Tween and teen focused lip-syncing app Musical.ly has launched a video messaging app called Ping Pong on the App Store, in what appears to be a test ahead of a public debut. Described as the "ultimate video messenger," details are scarce, but it appears as though it may be positioning as a possible Snapchat competitor. Musical.ly is notoriously media-shy and has not yet responded to requests for comment. Users can't yet log into the app or access anything beyond the initial launch screen. It apparently allows you to record video messages you can share with your friends, with the simple interface visible in the App Store screenshot looking as though regular Snapchat users will be more than comfortable using it. It is the fourth app from the rapidly growing Shanghai-based concern, whose flagship app had over 100 million users as of last autumn, and whose live video streaming app Live.ly became larger than Twitter’s Periscope only months after its unveiling. Live.ly aims to compete with Facebook Live and Periscope by offering a way for its users to interact with each other in real-time. More recently, Musical.ly launched simple group video chat app Squad, which also focused on moving Musical.ly’s user base in a more social direction, and Ping Pong may be simply an iteration on Squad geared more toward recorded video messages.

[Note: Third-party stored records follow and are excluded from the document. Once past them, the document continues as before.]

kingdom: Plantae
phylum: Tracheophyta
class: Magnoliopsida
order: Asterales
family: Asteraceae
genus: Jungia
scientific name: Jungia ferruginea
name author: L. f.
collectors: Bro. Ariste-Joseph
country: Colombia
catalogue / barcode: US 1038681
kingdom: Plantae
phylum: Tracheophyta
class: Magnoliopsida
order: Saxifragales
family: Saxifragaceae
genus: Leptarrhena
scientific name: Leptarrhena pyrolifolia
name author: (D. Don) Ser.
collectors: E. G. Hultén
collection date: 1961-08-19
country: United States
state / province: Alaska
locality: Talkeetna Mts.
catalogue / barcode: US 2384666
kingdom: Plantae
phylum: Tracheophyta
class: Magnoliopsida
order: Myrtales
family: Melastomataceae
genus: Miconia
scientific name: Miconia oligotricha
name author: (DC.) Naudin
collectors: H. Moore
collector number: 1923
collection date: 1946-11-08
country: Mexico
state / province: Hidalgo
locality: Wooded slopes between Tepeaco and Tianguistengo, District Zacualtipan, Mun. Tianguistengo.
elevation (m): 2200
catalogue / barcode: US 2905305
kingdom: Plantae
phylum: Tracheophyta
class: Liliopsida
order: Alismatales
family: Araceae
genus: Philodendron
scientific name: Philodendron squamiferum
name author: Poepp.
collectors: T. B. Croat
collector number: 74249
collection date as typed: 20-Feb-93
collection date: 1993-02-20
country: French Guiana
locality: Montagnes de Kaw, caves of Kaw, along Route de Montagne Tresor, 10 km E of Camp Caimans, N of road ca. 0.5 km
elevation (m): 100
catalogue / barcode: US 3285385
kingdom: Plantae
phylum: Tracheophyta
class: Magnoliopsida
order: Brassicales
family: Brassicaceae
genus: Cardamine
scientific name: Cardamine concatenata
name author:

Google Maps goes social with launch of shareable lists

Google is expanding Maps to be more social, rolling out a shareable lists feature that allows users to save locations to a number of lists and then share those lists with friends and family from directly within the app. The feature has been tested for the past few months by power users and Google Local Guides. There is also the prospect of being able to follow other users' lists via a "make public" button under the list's share options. “We want to help people break out of their routine, and do something new,” said Google Maps lead product manager, Zach Maier. Google hasn’t partnered with any brands or publishers on the launch, but Maier didn’t rule out the possibility in the future. The new feature competes head-on with Foursquare, which has offered list-making tools for some time, as well as with smaller startups like Soon, Spot, and many other “bucket list” making tools on the App Store. Google’s public lists won’t yet be searchable, in the same way that Foursquare’s are, but your own lists will pop up as suggestions when you begin to type in the search box. Your lists and those you follow are also available offline. Google says the new feature is rolling out today on iOS and Android, and lists will be viewable on the web through shared links.